La province de l’Ituri reste la plus touchée, concentrant à elle seule 87,1 % des cas cumulés enregistrés à l’échelle nationale. Les autres provinces concernées sont le Nord-Kivu, le Sud-Kivu, le Haut-Uélé et la Tshopo.
Le Sud-Kivu enregistre 56 jours sans nouveau cas
Parmi les indicateurs jugés positifs, le rapport souligne que le Sud-Kivu totalise désormais 56 jours sans nouveau cas confirmé. Cette situation témoigne des progrès réalisés dans les efforts de surveillance et de riposte menés par les équipes sanitaires sur le terrain.
Les autorités continuent néanmoins d’appeler à la vigilance afin d’éviter toute résurgence de la maladie dans les zones où la transmission semble maîtrisée.
Plus de 700 patients guéris
Sur le plan médical, la RDC a enregistré 776 patients guéris. Le rapport mentionne également la première guérison officiellement enregistrée dans la province du Haut-Uélé, un signal encourageant pour les équipes engagées dans la prise en charge des malades.
Dans le même temps, un nouveau centre de traitement d’Ebola doté de 120 lits a été inauguré à Rwankole, en Ituri, afin de renforcer les capacités d’accueil et de soins des patients.
Des défis persistants dans la riposte
Malgré ces avancées, plusieurs défis demeurent.
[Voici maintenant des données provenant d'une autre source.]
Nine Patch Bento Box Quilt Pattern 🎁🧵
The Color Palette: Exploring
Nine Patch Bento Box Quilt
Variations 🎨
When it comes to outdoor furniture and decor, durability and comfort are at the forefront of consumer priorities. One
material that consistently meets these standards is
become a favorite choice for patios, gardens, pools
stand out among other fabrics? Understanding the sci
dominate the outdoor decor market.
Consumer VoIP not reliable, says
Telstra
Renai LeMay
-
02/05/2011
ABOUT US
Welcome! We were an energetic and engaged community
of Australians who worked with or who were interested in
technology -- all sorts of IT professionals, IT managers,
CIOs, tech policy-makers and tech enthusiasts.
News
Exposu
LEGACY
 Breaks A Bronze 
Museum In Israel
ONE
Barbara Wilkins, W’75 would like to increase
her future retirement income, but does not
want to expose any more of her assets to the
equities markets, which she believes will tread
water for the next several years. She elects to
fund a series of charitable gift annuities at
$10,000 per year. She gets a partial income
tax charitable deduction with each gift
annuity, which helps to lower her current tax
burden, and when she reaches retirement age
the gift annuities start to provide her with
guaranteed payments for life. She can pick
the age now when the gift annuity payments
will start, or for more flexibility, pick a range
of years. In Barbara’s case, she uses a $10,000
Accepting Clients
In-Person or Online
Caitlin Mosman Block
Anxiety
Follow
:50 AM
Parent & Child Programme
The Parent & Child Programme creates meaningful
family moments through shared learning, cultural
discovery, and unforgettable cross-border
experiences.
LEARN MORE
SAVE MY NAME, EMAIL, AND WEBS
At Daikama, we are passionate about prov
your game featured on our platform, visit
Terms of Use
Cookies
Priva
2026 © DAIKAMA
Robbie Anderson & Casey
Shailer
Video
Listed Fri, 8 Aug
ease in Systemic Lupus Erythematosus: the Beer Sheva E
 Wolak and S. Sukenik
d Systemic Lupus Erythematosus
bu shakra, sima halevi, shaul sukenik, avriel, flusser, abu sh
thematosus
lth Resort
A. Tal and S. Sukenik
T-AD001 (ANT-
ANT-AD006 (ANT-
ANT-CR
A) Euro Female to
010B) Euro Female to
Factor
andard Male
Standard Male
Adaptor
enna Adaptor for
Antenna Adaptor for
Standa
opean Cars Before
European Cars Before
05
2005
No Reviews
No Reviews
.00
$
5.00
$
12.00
Le taux national de suivi des contacts est actuellement estimé à 75,3 %, un indicateur essentiel pour interrompre les chaînes de transmission du virus. Les autorités sanitaires poursuivent leurs efforts pour améliorer le traçage des contacts et renforcer la surveillance communautaire dans les zones affectées.
Alors que l’Ituri reste au cœur de l’épidémie, le gouvernement congolais et ses partenaires sanitaires maintiennent leur mobilisation afin de contenir définitivement la maladie et réduire le nombre de nouvelles contaminations.